=== Directive ===
Beginning with the line that contains "components for epigenetic testing protocols.", output each line below exactly through the last one, both included, and nothing else.
### Records
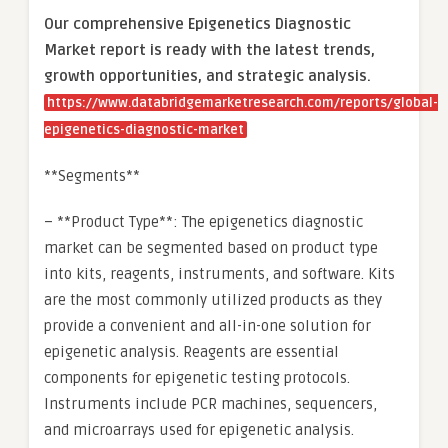
Our comprehensive Epigenetics Diagnostic
Market report is ready with the latest trends,
growth opportunities, and strategic analysis.
https://www.databridgemarketresearch.com/reports/global-
epigenetics-diagnostic-market
**Segments**
– **Product Type**: The epigenetics diagnostic
market can be segmented based on product type
into kits, reagents, instruments, and software. Kits
are the most commonly utilized products as they
provide a convenient and all-in-one solution for
epigenetic analysis. Reagents are essential
components for epigenetic testing protocols.
Instruments include PCR machines, sequencers,
and microarrays used for epigenetic analysis.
######
=== Exercise result ===
components for epigenetic testing protocols.
Instruments include PCR machines, sequencers,
and microarrays used for epigenetic analysis.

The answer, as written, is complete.